---- Data shown

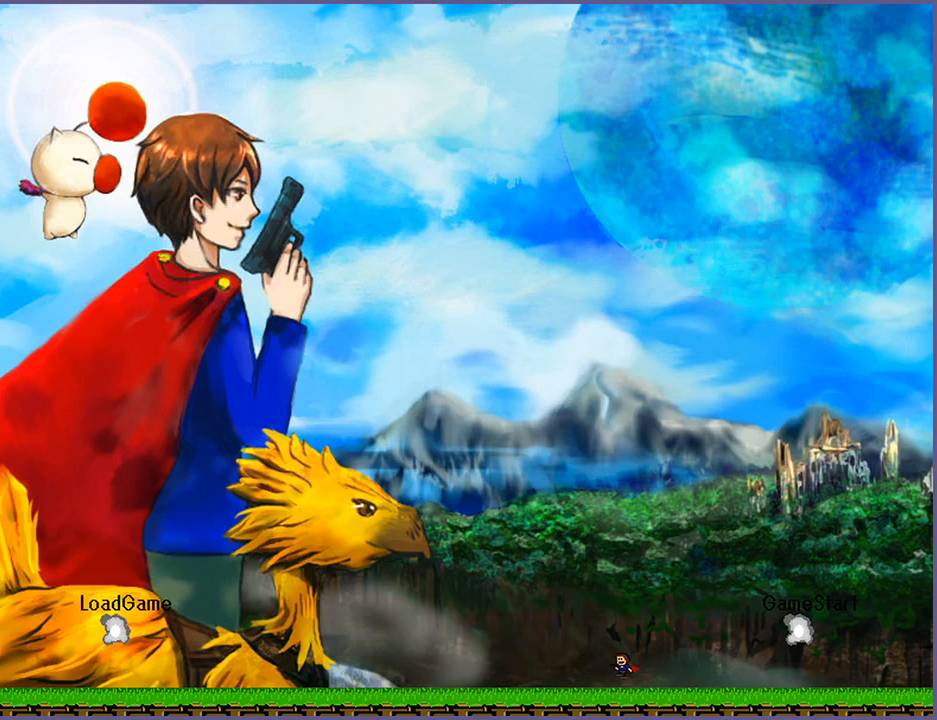
{"keys": ["left", "shift_l"], "events": [[340, "shift_l", "up"], [440, "shift_l", "down"]]}
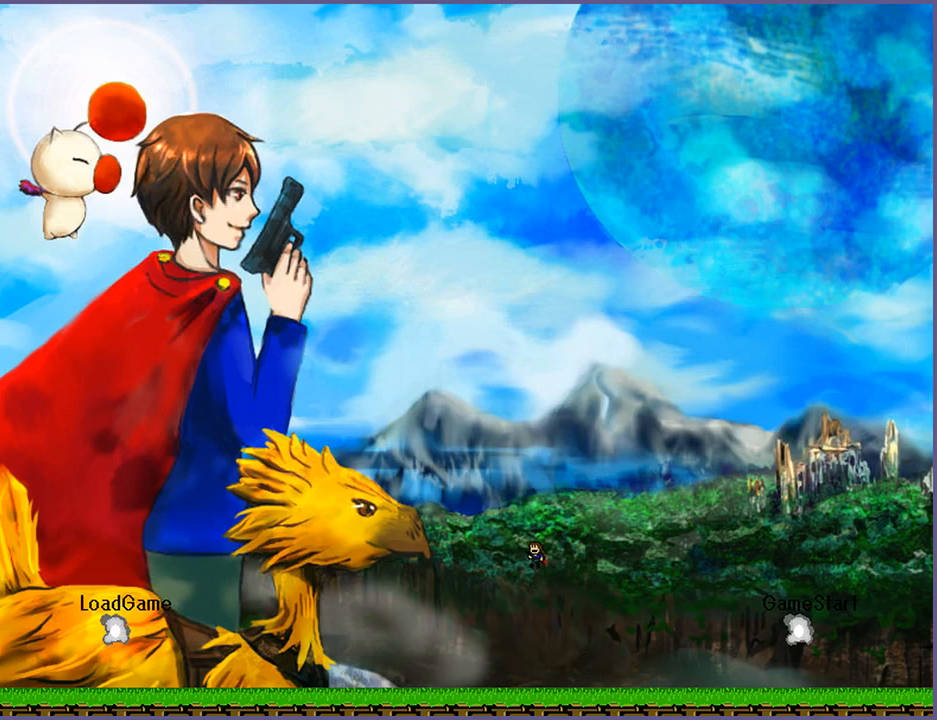
{"keys": ["left"], "events": [[360, "shift_l", "up"]]}
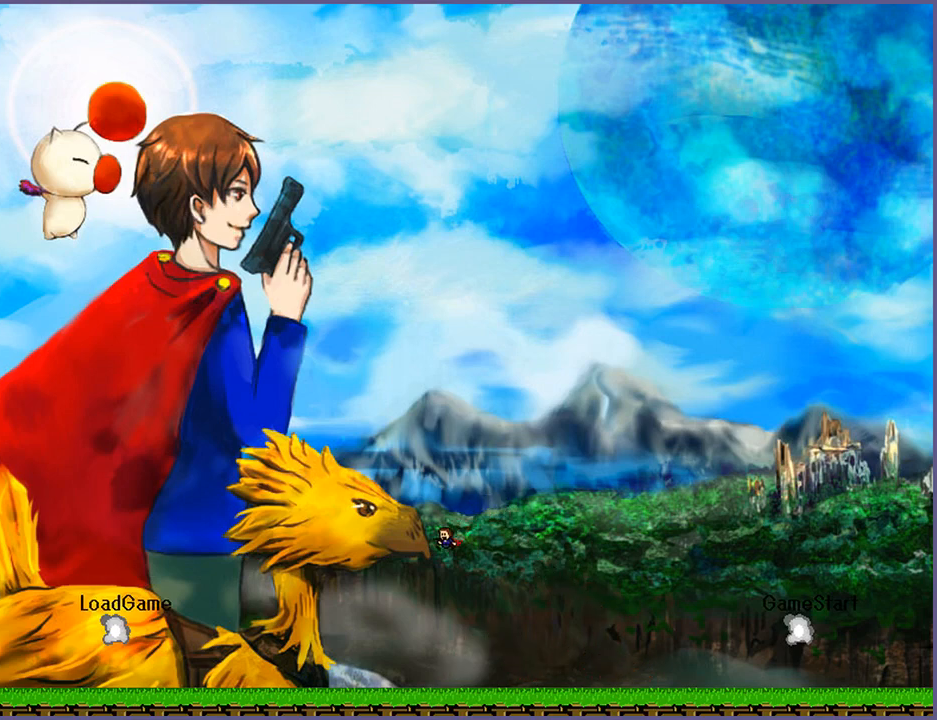
{"keys": ["right", "shift_l"], "events": [[120, "left", "up"], [280, "right", "down"], [320, "shift_l", "down"]]}
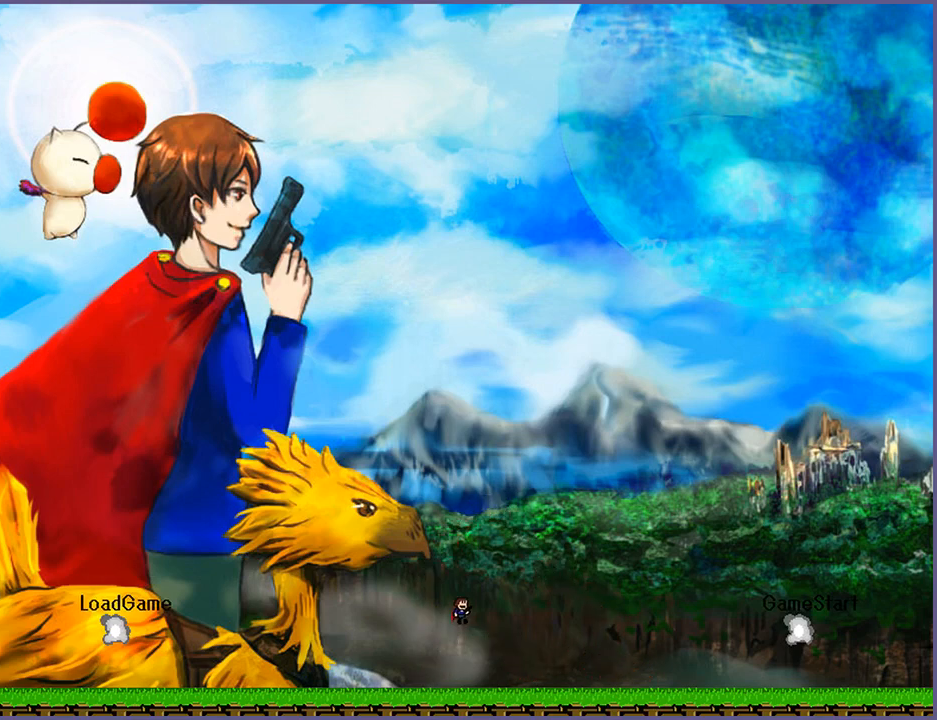
{"keys": [], "events": [[60, "shift_l", "up"], [420, "right", "up"]]}
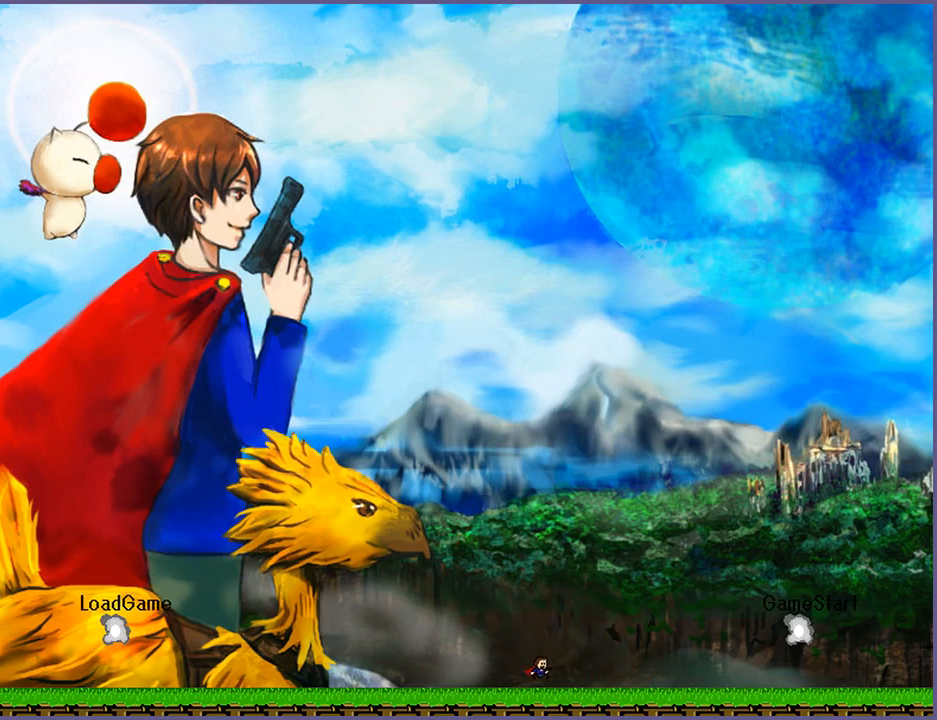
{"keys": [], "events": []}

--------

*Exercise details*. Your copy should match every entry above exactly and contain no pictures.

*Written response*.
{"keys": ["left", "shift_l"], "events": [[340, "shift_l", "up"], [440, "shift_l", "down"]]}
{"keys": ["left"], "events": [[360, "shift_l", "up"]]}
{"keys": ["right", "shift_l"], "events": [[120, "left", "up"], [280, "right", "down"], [320, "shift_l", "down"]]}
{"keys": [], "events": [[60, "shift_l", "up"], [420, "right", "up"]]}
{"keys": [], "events": []}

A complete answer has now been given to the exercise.